Spiritedness (thumos) Passionate exuberance on behalf of anything to which one feels an attachment or in opposition to anything one feels as threatening or demeaning to one’s attachments. It is the source of the craving for honor, but also the source of the feeling of respect. Socrates argues (439E-441C) that spiritedness is the middle part of the soul that can harness the desires to the intellect or vice versa. Glaucon displays spiritedness in an exemplary way when he objects in 372D to Socrates’ portrait of a healthy city in which all natural appetites are satisfied and all rational necessities are provided for; he pronounces such a life unfit for human beings, feeling it as an insult to our dignity and insulting it in turn as fit only for pigs. The word has no connection with anything “spiritual” but names the same quality evident in a spirited horse or aroused by a pep talk (375A-B).

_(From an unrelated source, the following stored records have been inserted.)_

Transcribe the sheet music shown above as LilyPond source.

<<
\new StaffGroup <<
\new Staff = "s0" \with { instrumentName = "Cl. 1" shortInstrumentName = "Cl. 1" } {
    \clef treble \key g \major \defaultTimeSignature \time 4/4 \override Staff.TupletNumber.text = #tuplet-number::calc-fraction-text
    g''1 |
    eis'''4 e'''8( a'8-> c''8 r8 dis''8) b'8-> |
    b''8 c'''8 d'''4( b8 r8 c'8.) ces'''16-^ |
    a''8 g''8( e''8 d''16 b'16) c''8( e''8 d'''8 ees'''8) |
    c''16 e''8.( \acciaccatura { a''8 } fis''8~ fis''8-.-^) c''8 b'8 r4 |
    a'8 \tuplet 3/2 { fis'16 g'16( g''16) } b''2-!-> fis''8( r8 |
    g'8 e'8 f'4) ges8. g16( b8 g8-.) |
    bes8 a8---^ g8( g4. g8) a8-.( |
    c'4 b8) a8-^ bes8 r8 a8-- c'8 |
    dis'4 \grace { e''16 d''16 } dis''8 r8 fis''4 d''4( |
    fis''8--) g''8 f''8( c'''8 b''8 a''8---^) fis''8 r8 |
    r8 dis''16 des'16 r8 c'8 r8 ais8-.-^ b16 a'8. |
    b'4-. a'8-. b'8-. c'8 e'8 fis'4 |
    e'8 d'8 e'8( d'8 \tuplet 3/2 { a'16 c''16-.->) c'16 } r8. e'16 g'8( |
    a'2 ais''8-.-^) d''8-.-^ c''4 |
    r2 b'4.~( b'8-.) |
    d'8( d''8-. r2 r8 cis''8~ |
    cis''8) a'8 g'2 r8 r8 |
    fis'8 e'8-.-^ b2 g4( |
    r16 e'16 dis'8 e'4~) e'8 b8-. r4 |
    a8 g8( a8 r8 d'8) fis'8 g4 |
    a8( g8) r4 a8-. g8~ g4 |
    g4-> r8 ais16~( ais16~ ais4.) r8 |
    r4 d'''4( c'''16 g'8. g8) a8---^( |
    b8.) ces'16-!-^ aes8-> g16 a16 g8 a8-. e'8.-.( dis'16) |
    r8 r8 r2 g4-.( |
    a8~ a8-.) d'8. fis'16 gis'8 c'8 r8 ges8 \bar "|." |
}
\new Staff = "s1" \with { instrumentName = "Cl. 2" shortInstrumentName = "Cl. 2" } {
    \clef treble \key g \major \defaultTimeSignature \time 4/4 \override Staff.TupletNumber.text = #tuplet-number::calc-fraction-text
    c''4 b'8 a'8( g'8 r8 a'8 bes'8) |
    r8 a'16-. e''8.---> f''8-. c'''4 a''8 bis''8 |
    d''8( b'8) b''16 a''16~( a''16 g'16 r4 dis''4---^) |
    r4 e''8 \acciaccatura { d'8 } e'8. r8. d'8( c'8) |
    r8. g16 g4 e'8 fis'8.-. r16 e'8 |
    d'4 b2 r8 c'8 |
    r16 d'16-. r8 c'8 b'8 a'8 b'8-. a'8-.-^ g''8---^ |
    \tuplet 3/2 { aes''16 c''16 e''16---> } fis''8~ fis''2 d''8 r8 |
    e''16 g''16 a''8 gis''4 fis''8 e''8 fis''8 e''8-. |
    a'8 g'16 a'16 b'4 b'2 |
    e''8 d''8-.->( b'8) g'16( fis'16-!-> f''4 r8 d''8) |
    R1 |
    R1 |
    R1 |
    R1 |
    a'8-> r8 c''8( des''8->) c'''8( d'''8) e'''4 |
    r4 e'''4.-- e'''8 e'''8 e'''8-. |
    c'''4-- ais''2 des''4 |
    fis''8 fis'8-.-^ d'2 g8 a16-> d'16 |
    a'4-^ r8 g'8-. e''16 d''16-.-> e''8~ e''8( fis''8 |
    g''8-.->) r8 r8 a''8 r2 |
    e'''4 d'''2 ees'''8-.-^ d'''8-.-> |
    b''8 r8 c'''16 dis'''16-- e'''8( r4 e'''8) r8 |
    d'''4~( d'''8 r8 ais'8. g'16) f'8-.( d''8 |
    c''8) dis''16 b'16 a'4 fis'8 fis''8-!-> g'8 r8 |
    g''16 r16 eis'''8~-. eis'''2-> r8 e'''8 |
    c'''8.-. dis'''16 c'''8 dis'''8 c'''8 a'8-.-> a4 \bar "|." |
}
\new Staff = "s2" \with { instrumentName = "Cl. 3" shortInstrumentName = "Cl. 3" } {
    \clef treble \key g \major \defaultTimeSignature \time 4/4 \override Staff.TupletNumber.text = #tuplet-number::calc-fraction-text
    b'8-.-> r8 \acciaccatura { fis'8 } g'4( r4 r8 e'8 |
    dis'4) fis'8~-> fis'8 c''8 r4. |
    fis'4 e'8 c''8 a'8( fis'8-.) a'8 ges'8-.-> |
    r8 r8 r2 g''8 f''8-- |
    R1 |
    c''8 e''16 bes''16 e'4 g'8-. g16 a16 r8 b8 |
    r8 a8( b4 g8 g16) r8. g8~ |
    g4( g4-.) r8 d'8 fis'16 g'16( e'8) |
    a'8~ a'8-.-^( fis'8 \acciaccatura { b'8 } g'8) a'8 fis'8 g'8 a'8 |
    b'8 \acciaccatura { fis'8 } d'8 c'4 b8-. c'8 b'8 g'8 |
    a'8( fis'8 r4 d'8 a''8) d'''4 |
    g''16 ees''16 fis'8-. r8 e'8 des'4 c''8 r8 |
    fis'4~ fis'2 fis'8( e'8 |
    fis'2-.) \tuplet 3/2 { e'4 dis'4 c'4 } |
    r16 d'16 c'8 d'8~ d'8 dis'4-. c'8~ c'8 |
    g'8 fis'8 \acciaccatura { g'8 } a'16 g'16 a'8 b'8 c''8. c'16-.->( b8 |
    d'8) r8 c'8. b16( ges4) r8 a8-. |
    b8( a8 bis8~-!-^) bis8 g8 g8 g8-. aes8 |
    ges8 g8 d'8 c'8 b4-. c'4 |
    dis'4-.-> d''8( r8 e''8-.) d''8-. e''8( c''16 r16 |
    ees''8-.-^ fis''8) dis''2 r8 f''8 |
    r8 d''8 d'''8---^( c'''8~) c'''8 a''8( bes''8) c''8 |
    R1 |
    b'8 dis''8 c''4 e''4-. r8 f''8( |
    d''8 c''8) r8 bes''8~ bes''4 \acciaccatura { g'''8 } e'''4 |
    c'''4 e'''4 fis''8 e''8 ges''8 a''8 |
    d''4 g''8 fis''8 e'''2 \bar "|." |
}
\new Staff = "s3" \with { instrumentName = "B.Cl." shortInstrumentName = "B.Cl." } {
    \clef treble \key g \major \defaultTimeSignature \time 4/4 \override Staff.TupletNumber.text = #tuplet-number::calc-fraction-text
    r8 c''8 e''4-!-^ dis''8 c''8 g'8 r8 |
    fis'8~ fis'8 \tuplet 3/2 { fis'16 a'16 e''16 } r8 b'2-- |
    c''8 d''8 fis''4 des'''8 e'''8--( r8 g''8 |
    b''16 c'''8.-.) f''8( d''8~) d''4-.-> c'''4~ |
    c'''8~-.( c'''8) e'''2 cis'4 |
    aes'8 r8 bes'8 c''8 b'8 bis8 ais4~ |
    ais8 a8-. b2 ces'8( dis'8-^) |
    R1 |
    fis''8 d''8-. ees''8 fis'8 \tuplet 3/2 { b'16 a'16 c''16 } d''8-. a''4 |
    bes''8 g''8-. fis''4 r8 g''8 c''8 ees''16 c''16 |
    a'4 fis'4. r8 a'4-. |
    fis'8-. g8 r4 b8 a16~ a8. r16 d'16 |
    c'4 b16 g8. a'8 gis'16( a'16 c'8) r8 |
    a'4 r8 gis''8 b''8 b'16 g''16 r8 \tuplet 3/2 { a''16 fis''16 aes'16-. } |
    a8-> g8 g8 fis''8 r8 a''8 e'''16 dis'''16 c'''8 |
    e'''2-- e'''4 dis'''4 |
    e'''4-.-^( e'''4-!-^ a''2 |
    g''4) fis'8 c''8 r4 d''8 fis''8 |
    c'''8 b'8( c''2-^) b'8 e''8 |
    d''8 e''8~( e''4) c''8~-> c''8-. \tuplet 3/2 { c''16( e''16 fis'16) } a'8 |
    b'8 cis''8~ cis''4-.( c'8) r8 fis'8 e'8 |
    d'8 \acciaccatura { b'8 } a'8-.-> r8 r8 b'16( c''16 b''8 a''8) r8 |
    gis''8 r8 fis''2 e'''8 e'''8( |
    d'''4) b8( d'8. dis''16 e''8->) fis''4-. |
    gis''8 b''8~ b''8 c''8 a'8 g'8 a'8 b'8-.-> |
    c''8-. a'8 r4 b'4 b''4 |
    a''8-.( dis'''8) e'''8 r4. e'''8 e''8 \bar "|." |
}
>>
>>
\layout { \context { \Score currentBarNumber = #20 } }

Thinking (dianoia) The way of dealing with intelligible things that moves from presuppositions to conclusions, contrasted by Socrates with insight (510B-511C). He uses first the former (at 524D), and later the latter (at 534A), in a wider sense for the whole thinking power.
Timocracy, timarchy (timokratia, timarchia) Words coined in this dialogue (545B) for a polity like that of Sparta, animated by the love of honor, and in which those who earn the most honor also earn the right to rule.
Trust (pistis) The attitude of the soul toward the things perceived by the senses, taking them uncritically as the true, original, or only beings.
Tyrant (turannos) A sole ruler who takes over a political community previously ruled in some other fashion, or a monarchy in which the succession prescribed by law would go to someone else. Socrates argues (565D) that the natural way for a tyrant to come to power is within a democracy, after being chosen as leader of the popular faction.
Virtue (aretê) The excellence of anything as an instance of its kind. The virtue of a jug would be to hold liquids without leaking, sit on a surface without tipping over, and have a handle for easy carrying. Liddell and Scott’s lexicon derives the word from the name of Ares, the war god, but it is more likely to come from the verb arariskô, meaning to fit or be fitting. The virtue of anything is to be well fitted to its ends. But the word had a special application to human beings, referring to any quality of character that makes someone outstanding and admired, and to four such qualities as the primary or cardinal virtues: wisdom, courage, moderation, and justice. When Thrasymachus denies that justice is a virtue (348C), he is challenging the conventional opinion that there is anything moral about human excellence, which he regards instead as excelling others in getting the things one wants. Socrates responds by arguing that all successful activities depend on a knowledge of exactly what a situation calls for. Human virtue, then, would not be a comparative or competitive superiority, but the same in kind as the virtue of anything else.
Wisdom (sophia) The directing knowledge by which anyone can assess the best way to do or make anything. Hence its first and most widespread application is to those who possess arts. But then it becomes identified primarily with the intelligent judgment that can direct the whole life of a human being or community (429A), and the word for intelligence, phronêsis, is then used interchangeably with it (433B). But all these uses presuppose an ability to assess evidence of things that are true in themselves, and this is made explicit in the account of a presuppositionless, and therefore contemplative, knowing of unchanging being (511B-E). The gradual deepening of the meaning of sophia through the dialogue supersedes any verbal distinction between practical and theoretical wisdom, and Socrates denies that the two are separable.